Last year, the Patriots’ overtime win on Fox was watched by 111.3 million, making it the fifth highest-rated game of all time. This year’s game was the ninth most-watched Super Bowl of all time, and the No. 10 highest-rated program in U.S. history (the M.A.S.H. finale, in 1983, drew 106 million).

It was the lowest-rated Super Bowl since 2009’s Super Bowl XLIII, when 98.7 million turned in to watch the Pittsburgh Steelers beat the Arizona Cardinals.

NBC had hoped to break its own record from 2015, when 114.4 million watched Super Bowl XLIX. “We love having the record; we would love to break our own record,” Fred Gaudelli, executive producer of Super Bowl LII as well as NBC’s Thursday Night Football and Sunday Night Football, said before the game. “Am I expecting it? I’m not sure about that. But will I be disappointed? Yeah, I’ll be disappointed if we don’t break it.”

But with this season’s NFL ratings down 10 percent, Gaudelli had been bracing himself for the possibility that the Super Bowl audience would be smaller as well. “Logic would say probably, possibly, but I don’t know,” Gaudelli said. “It’s still the biggest event in America.”

NBC did set one Super Bowl record yesterday: With ads going for more than $5 million per 30-second spot, it raked in around $500 million in ad revenue yesterday ($350 million of which came from in-game advertising), which is more than any media company has ever collected in a single day. NBC Sports sold out of its in-game advertising inventory on Friday, just 48 hours ahead of Super Bowl.

Because Super Bowl ads aren’t guaranteed, NBC doesn’t have to worry about any potential makegoods out of its lower-than-hoped-for numbers.

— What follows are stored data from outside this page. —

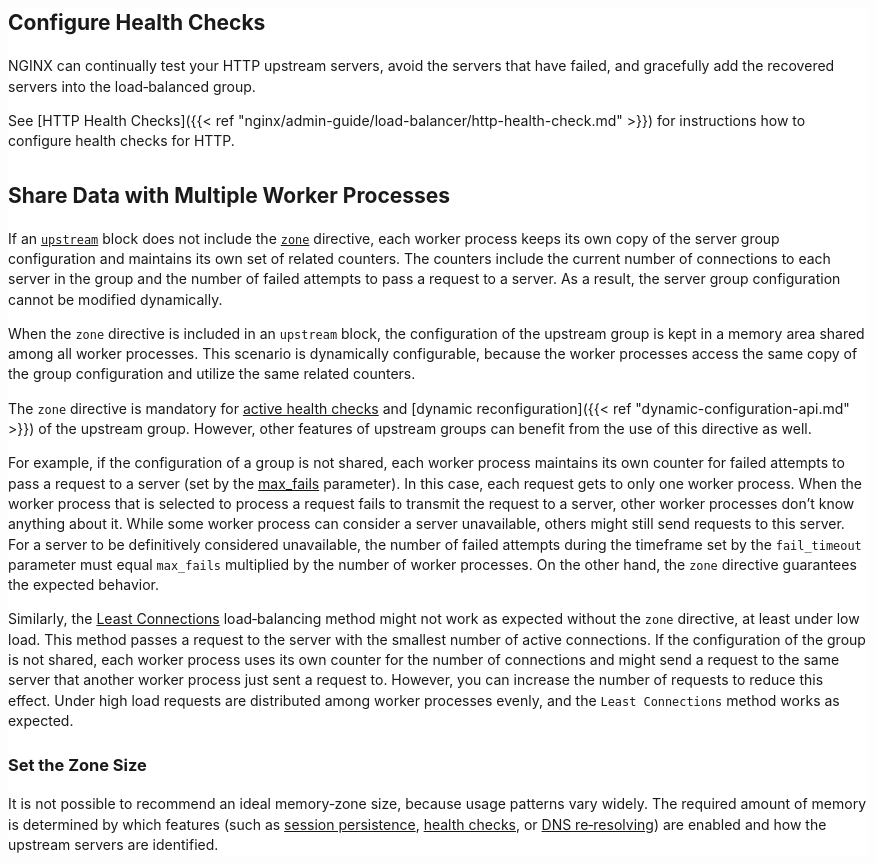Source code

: 
<span id="health"></span>
## Configure Health Checks

NGINX can continually test your HTTP upstream servers, avoid the servers that have failed, and gracefully add the recovered servers into the load‑balanced group.

See [HTTP Health Checks]({{< ref "nginx/admin-guide/load-balancer/http-health-check.md" >}}) for instructions how to configure health checks for HTTP.


<span id="zone"></span>
## Share Data with Multiple Worker Processes

If an [`upstream`](https://nginx.org/en/docs/http/ngx_http_upstream_module.html#upstream) block does not include the [`zone`](https://nginx.org/en/docs/http/ngx_http_upstream_module.html#zone) directive, each worker process keeps its own copy of the server group configuration and maintains its own set of related counters. The counters include the current number of connections to each server in the group and the number of failed attempts to pass a request to a server. As a result, the server group configuration cannot be modified dynamically.

When the `zone` directive is included in an `upstream` block, the configuration of the upstream group is kept in a memory area shared among all worker processes. This scenario is dynamically configurable, because the worker processes access the same copy of the group configuration and utilize the same related counters.

The `zone` directive is mandatory for [active health checks](#health_active) and [dynamic reconfiguration]({{< ref "dynamic-configuration-api.md" >}}) of the upstream group. However, other features of upstream groups can benefit from the use of this directive as well.

For example, if the configuration of a group is not shared, each worker process maintains its own counter for failed attempts to pass a request to a server (set by the [max_fails](#health_passive) parameter). In this case, each request gets to only one worker process. When the worker process that is selected to process a request fails to transmit the request to a server, other worker processes don’t know anything about it. While some worker process can consider a server unavailable, others might still send requests to this server. For a server to be definitively considered unavailable, the number of failed attempts during the timeframe set by the `fail_timeout` parameter must equal `max_fails` multiplied by the number of worker processes. On the other hand, the `zone` directive guarantees the expected behavior.

Similarly, the [Least Connections](#method) load‑balancing method might not work as expected without the `zone` directive, at least under low load. This method passes a request to the server with the smallest number of active connections. If the configuration of the group is not shared, each worker process uses its own counter for the number of connections and might send a request to the same server that another worker process just sent a request to.  However, you can increase the number of requests to reduce this effect. Under high load requests are distributed among worker processes evenly, and the `Least Connections` method works as expected.


<span id="zone-size"></span>
### Set the Zone Size

It is not possible to recommend an ideal memory‑zone size, because usage patterns vary widely. The required amount of memory is determined by which features (such as [session persistence](#sticky), [health checks](#health_active), or [DNS re‑resolving](#resolve)) are enabled and how the upstream servers are identified.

Kantar Media estimated that NBC made $414 million in in-game ad revenue (which it said was slightly below last year’s $419 million, due to the game’s four overtime ads). There was a total of 49 minutes and 35 seconds of ad and promo time, the third largest in Super Bowl history; of that number, 40 minutes and 10 seconds of national ad time went to paying sponsors, with an additional nine minutes and 25 seconds dedicated to promos and PSAs from NBCUniversal and the NFL.